Un blanco optimista
Lo bueno de la mala suerte es que no dura siempre. Por fin se ha ido la tormenta que nos ha tenido 6 días empapados y adheridos de frío. Ha salido un sol radiante y el viento ha calmado. De repente todo se ve de un color más optimista. Bueno, se sigue viendo todo absolutamente blanco, pero de un blanco optimista.
La otra buena noticia es que casi hemos alcanzado el nunataq solitario, una montaña aislada que emerge de la llanura del hielo y que está en mitad de la ruta que seguimos hacia nuestro objetivo: otro nunataq que hasta ahora no ha escalado nadie y que está a 3 días de distancia de éste.

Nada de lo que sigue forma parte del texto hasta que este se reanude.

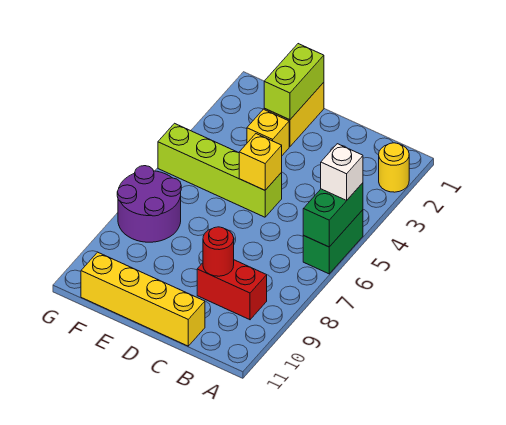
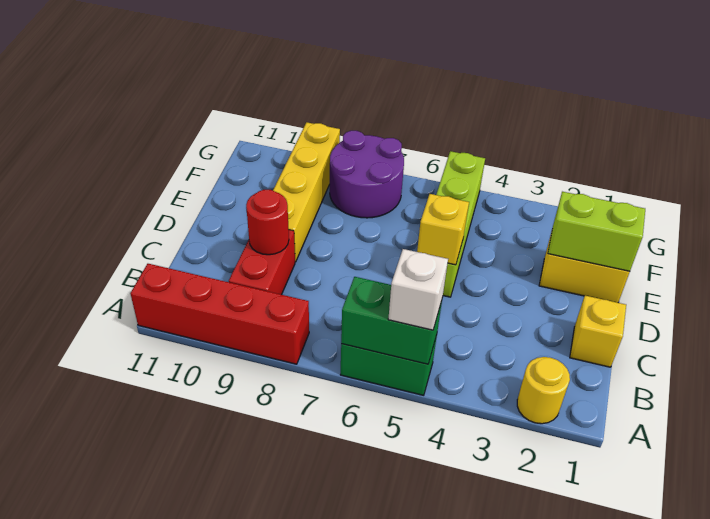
none -> red 1x4 brick [130,264,309,364]
yellow 1x4 brick [81,252,205,346] -> yellow 1x4 brick moved to [273,122,340,262]
yellow 1x1 brick [247,109,289,155] -> yellow 1x1 brick moved to [570,296,626,367]

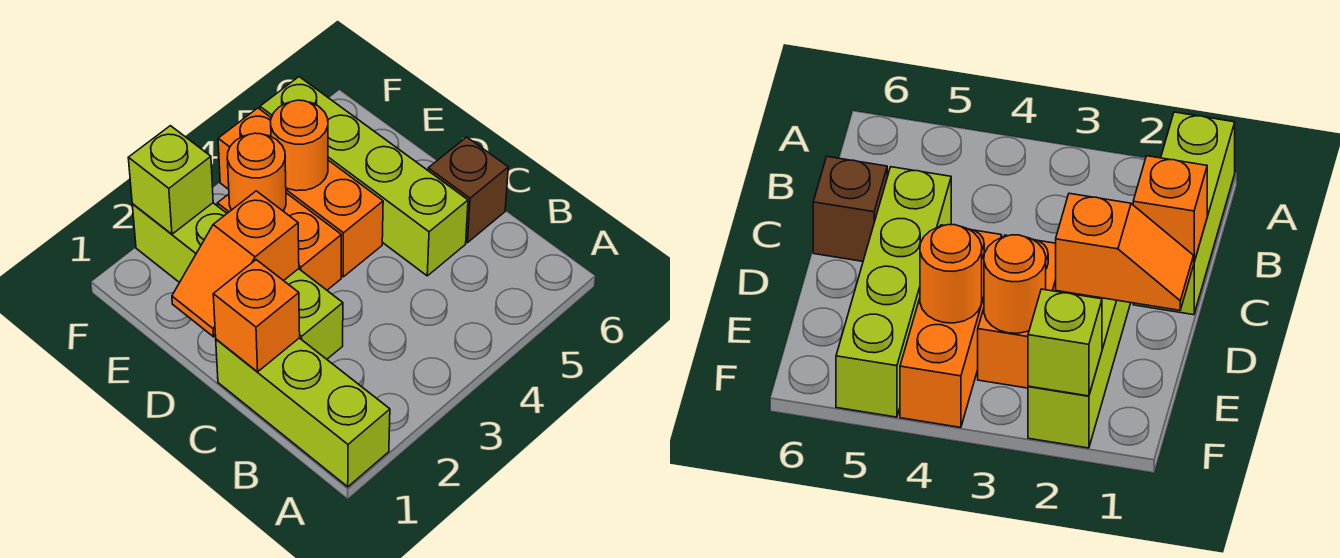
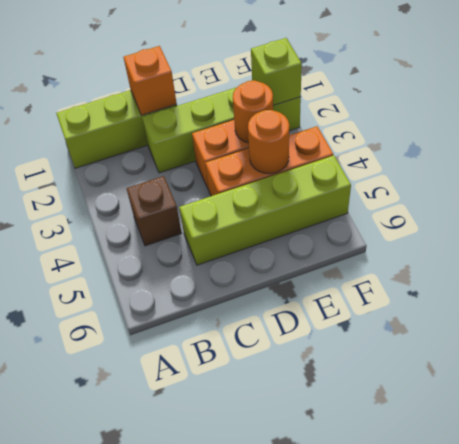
brown 1x1 brick [428,137,508,243] -> brown 1x1 brick moved to [126,176,182,246]
orange 1x2 slope [172,191,299,337] -> none

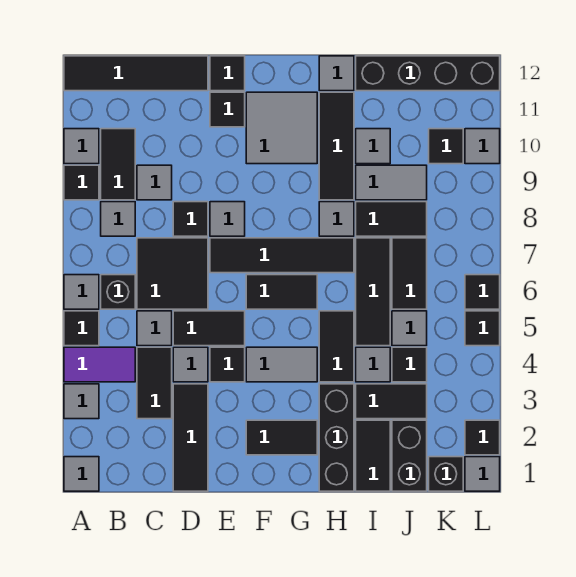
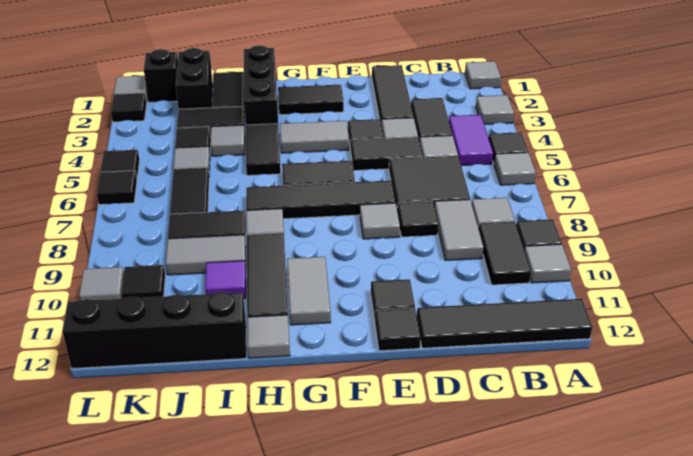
purple 1x2 tile [64,347,135,382] -> purple 1x2 tile turned to [449,115,493,166]
black 1x1 brick [101,275,135,309] -> none
grey 1x1 tile [137,165,172,200] -> grey 1x2 tile [435,199,484,261]
grey 2x2 tile [246,92,317,164] -> grey 1x2 tile [287,257,331,325]
black 1x3 tile [356,238,390,346] -> none
grey 1x1 tile [356,129,390,164] -> purple 1x1 tile [205,261,246,299]

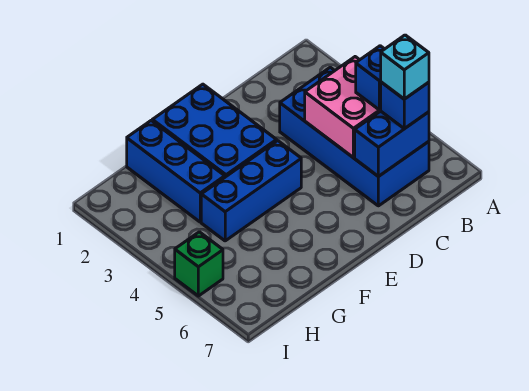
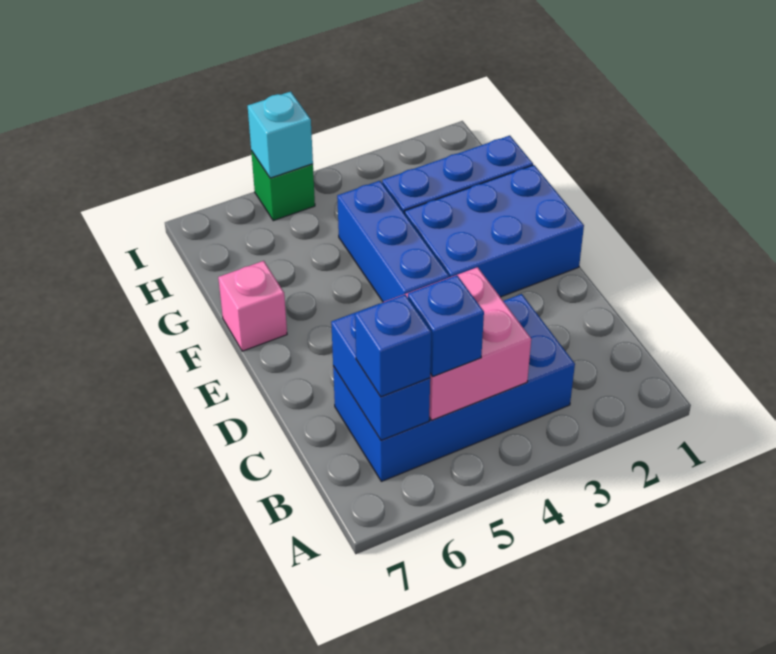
cyan 1x1 brick [381,35,429,99] -> cyan 1x1 brick moved to [248,92,313,178]
none -> pink 1x1 brick [218,261,287,351]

Este nunataq solitario es una montaña bellísima como podéis ver en la foto, parece el Cervino y ejerce una poderosa atracción por su situación mágica en mitad de la planicie. Lo llevamos viendo a lo lejos desde hace un par de días, pero parece que nunca lo alcanzamos. Aparte de su belleza, para nosotros también es una referencia, una meta, por fin un punto en el lejano horizonte hacia el que avanzar. Gracias a eso y a la mejoría del tiempo, hemos empezado a ir más rápido. Hacemos unos 18 kilómetros al día. Parece poco pero el que crea que puede hacer más le ofrezco generosamente mi pulka.
Sigue nuestros pasos (la clave es:tierraspolares).
El Cervino es el emblema de Suiza, como el Big Ben lo es de Londres o la torre Eiffel, de París. La montaña que cualquier niño dibujaría en su cuaderno escolar. La que todos hemos idealizado en sueños.